In that environment, the Republican Party has pursued a balancing act—harnessing the commitment and passion of the anti-abortion movement while assuring centrist voters of a more moderate approach. The Trump era showed how easily media standards toward fairness could be manipulated to maximize uncertainty, and leave the public confused about the significance of any given development.

As Laura Bassett wrote last week, Republican politicians have repeatedly insisted that their nominees to the bench would not seek to overturn Roe, and characterized critics as paranoid. Both Justice Brett Kavanaugh and Justice Amy Coney Barrett, whose defenders insisted that they were agnostic on the question, were in the majority last week. But the charade goes back decades. During his confirmation hearings, Justice Clarence Thomas insisted, “No judge worth his or her salt will prejudge a case,” and then he called Roe “plainly wrong” after less than a year on the bench. Donald Trump, with his characteristic subtlety, simply said that his appointees would overturn Roe, and they’ve given Americans little reason to believe otherwise.

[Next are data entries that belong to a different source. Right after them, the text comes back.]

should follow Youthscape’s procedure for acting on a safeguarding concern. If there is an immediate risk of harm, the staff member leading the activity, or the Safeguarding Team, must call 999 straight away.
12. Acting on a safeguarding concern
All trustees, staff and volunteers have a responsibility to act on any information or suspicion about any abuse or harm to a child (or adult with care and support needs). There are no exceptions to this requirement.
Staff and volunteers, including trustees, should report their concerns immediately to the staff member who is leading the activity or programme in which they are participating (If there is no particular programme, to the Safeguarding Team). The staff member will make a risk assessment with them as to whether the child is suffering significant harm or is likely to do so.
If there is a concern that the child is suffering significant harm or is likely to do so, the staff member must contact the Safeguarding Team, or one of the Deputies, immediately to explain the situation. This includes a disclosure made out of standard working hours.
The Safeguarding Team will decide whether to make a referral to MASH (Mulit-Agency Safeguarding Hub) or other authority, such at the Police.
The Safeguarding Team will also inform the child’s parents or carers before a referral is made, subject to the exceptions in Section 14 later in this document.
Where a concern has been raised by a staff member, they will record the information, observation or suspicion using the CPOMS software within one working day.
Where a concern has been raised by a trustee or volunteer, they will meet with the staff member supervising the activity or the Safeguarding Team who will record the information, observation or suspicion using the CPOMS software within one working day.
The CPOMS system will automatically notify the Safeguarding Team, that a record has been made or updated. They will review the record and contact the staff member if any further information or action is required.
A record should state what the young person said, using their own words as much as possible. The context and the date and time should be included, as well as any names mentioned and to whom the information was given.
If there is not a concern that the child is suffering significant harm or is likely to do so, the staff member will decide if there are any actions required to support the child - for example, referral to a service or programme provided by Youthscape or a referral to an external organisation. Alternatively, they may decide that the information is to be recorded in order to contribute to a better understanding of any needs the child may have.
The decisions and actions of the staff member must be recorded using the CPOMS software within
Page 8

An upcoming case before the Court offers the justices the opportunity to overturn Roe formally, rather than by increment. Even if they do so, I am skeptical that a massive political backlash is necessarily in the offing—the era of social media has amplified the ability of committed propagandists to confuse masses of people about what is happening in their own country. The muddled media reaction to this ruling is a case in point.

Nor does the logical extension of the majority’s decision, that the entire Constitution can be nullified by states outsourcing enforcement of unconstitutional laws to private actors, mean that blue states will prevail if they, say, adopted a similar scheme to curtail gun rights. But the Republican appointees now have a majority even when they lose the vote of Chief Justice John Roberts, whose commitment to managing the Court’s reputation has occasionally placed him on the side of the Democratic-appointed justices. The conservative justices don’t fear the nullification of rights they recognize, because they know they have the power to do whatever they want.

On Thursday, as the Justice Department filed suit to block the law, Attorney General Merrick Garland argued that “this kind of scheme to nullify the Constitution of the United States is one that all Americans—whatever their politics or party—should fear.” Under different circumstances, that would be true. It should be true.

But the superficial proceduralism and ideological fanaticism of the Court’s unaccountable majority enable the conservative justices to allow what they want and bar what they don’t, while claiming that some legal technicality has dictated the result.

The Court’s approach is ideal for hiding a radical result behind a veneer of propriety. But there’s no need for the public to be confused about what’s happening here.